Task instructions:
Up through the line that contains "7. Setelah itu, saya", retype the entries exactly, beginning at the very first line.

======== Records supplied

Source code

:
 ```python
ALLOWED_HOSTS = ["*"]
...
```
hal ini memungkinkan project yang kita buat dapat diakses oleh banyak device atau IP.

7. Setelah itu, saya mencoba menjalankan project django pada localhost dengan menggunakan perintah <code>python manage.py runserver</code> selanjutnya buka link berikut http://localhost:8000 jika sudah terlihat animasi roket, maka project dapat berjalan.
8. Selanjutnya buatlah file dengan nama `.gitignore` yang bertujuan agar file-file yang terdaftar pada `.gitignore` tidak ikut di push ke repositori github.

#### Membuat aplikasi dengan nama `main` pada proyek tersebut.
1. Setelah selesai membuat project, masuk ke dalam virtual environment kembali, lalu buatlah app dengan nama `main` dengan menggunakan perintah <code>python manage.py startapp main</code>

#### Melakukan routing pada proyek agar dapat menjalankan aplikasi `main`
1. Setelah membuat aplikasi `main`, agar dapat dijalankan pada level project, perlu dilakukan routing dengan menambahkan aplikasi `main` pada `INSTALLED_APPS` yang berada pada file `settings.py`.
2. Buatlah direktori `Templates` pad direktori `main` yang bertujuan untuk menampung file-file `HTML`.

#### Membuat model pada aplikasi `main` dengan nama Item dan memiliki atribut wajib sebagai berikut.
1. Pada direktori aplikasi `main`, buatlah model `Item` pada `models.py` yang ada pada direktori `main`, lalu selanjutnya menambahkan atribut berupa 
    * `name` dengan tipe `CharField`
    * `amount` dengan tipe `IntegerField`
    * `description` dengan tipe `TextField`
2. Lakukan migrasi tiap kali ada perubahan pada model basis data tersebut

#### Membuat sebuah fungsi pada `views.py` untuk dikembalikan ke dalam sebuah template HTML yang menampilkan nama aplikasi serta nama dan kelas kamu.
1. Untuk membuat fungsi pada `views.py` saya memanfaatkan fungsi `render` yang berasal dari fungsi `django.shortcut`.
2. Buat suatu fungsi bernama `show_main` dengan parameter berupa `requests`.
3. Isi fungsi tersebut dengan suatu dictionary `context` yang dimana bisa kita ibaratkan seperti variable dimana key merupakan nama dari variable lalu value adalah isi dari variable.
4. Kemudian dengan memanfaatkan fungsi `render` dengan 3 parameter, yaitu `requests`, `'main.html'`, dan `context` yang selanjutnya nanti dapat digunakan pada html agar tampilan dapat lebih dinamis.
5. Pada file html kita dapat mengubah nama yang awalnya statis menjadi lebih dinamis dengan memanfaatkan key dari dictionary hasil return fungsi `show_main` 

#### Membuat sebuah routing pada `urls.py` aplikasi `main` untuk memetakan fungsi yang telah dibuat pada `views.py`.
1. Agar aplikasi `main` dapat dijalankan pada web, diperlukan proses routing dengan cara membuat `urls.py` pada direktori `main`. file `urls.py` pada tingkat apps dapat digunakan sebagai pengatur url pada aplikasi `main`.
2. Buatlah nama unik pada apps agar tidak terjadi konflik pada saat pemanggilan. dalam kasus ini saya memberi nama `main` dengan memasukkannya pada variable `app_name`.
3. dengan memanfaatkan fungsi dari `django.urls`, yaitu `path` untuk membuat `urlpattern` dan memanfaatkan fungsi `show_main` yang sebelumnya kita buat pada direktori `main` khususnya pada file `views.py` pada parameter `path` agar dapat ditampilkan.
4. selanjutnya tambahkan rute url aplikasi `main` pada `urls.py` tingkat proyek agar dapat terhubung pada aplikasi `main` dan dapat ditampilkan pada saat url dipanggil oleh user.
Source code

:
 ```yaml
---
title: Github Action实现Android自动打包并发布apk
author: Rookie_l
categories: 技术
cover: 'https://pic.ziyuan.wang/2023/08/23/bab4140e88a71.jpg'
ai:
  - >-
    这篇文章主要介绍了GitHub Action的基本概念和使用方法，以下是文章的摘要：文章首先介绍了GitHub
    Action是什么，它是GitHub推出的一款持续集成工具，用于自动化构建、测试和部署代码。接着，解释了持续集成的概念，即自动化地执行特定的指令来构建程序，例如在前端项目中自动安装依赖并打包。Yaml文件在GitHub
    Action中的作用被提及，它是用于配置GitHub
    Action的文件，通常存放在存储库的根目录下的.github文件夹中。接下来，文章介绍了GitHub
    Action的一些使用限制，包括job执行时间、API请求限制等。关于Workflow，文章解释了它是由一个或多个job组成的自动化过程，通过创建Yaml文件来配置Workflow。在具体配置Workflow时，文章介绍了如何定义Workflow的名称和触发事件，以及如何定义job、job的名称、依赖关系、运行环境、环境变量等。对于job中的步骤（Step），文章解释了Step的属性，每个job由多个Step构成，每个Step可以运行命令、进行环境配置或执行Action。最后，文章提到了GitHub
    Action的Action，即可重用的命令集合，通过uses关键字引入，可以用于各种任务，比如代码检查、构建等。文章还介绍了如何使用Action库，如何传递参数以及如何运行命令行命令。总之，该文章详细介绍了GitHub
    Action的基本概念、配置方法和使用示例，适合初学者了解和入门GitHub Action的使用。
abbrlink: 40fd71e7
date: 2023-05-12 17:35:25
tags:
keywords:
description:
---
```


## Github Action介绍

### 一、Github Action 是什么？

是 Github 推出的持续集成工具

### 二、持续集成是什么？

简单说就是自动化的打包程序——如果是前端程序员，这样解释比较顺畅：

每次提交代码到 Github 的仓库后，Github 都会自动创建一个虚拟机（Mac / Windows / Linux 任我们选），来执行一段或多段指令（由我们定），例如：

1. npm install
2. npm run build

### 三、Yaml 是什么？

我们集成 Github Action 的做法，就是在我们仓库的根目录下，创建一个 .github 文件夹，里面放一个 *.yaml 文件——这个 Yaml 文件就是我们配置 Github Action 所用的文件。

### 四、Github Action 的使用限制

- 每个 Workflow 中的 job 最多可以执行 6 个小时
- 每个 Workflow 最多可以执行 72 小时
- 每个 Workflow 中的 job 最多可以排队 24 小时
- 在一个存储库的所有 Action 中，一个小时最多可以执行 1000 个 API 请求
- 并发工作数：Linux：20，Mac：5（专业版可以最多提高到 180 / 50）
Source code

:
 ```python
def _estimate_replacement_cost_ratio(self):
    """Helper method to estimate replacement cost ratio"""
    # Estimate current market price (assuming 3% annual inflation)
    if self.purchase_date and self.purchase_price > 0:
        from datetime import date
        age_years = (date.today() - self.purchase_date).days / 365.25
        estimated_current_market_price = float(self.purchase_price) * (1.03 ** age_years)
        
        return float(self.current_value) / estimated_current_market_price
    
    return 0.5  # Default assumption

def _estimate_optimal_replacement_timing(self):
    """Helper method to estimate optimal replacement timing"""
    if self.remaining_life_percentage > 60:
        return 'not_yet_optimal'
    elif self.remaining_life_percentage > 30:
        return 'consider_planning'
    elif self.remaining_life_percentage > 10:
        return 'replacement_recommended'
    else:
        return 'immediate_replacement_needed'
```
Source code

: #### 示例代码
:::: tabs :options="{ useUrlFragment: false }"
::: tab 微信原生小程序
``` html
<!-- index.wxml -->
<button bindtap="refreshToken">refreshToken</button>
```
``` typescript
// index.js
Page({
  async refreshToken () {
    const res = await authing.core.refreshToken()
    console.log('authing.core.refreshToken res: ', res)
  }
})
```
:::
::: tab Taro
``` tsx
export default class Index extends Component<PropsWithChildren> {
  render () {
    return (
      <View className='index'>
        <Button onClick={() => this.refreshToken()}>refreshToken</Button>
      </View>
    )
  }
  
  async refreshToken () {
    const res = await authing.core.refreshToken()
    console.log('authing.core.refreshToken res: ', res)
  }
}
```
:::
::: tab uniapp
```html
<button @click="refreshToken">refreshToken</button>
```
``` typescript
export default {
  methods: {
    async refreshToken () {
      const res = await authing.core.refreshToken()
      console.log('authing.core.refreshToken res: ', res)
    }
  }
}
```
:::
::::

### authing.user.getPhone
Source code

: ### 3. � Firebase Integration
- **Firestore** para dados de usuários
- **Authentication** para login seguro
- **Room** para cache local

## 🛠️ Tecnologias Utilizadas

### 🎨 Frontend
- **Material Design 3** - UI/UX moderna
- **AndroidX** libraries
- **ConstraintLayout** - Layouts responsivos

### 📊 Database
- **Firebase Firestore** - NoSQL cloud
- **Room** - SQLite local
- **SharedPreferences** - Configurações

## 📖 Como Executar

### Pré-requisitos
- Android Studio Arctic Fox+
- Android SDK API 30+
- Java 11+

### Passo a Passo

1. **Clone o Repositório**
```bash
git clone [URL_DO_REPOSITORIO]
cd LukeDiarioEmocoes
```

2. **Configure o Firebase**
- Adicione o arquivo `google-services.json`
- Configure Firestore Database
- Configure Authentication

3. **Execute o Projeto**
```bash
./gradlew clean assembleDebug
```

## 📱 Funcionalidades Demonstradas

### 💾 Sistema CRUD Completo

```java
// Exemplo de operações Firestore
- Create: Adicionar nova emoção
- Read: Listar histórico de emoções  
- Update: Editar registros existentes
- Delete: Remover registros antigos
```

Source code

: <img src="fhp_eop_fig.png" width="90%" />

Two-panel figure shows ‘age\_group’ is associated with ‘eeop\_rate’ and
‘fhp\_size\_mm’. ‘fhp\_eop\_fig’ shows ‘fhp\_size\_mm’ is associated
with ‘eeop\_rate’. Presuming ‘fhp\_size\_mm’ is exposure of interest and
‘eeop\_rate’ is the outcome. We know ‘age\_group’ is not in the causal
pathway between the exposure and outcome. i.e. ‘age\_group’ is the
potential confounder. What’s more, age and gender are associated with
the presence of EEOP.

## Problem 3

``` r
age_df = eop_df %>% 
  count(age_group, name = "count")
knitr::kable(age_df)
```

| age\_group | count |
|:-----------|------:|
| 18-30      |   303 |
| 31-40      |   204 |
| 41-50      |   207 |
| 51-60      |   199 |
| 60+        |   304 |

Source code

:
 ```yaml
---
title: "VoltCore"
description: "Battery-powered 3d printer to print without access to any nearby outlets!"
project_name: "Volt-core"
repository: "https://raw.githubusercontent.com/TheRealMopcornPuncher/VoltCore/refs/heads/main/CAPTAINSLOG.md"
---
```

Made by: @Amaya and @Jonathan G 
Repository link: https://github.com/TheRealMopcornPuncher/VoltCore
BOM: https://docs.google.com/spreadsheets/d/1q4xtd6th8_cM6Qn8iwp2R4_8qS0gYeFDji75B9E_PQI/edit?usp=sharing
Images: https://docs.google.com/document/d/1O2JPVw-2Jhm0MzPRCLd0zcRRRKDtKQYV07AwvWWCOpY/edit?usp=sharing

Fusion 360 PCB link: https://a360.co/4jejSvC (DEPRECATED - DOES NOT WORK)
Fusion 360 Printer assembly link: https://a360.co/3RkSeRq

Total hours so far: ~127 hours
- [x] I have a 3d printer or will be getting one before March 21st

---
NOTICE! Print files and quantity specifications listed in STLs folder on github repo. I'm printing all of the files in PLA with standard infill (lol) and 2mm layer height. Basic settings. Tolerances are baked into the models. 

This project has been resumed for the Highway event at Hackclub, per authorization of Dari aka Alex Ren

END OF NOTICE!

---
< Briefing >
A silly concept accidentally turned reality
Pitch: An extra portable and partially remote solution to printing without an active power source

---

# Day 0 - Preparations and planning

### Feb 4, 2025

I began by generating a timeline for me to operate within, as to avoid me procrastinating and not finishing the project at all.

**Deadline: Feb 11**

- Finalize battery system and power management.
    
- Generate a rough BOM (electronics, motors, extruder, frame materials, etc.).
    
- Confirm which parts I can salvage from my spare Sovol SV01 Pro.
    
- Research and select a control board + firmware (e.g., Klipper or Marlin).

================

Solution to the problem:
Source code

:
 ```python
ALLOWED_HOSTS = ["*"]
...
```
hal ini memungkinkan project yang kita buat dapat diakses oleh banyak device atau IP.

7. Setelah itu, saya mencoba menjalankan project django pada localhost dengan menggunakan perintah <code>python manage.py runserver</code> selanjutnya buka link berikut http://localhost:8000 jika sudah terlihat animasi roket, maka project dapat berjalan.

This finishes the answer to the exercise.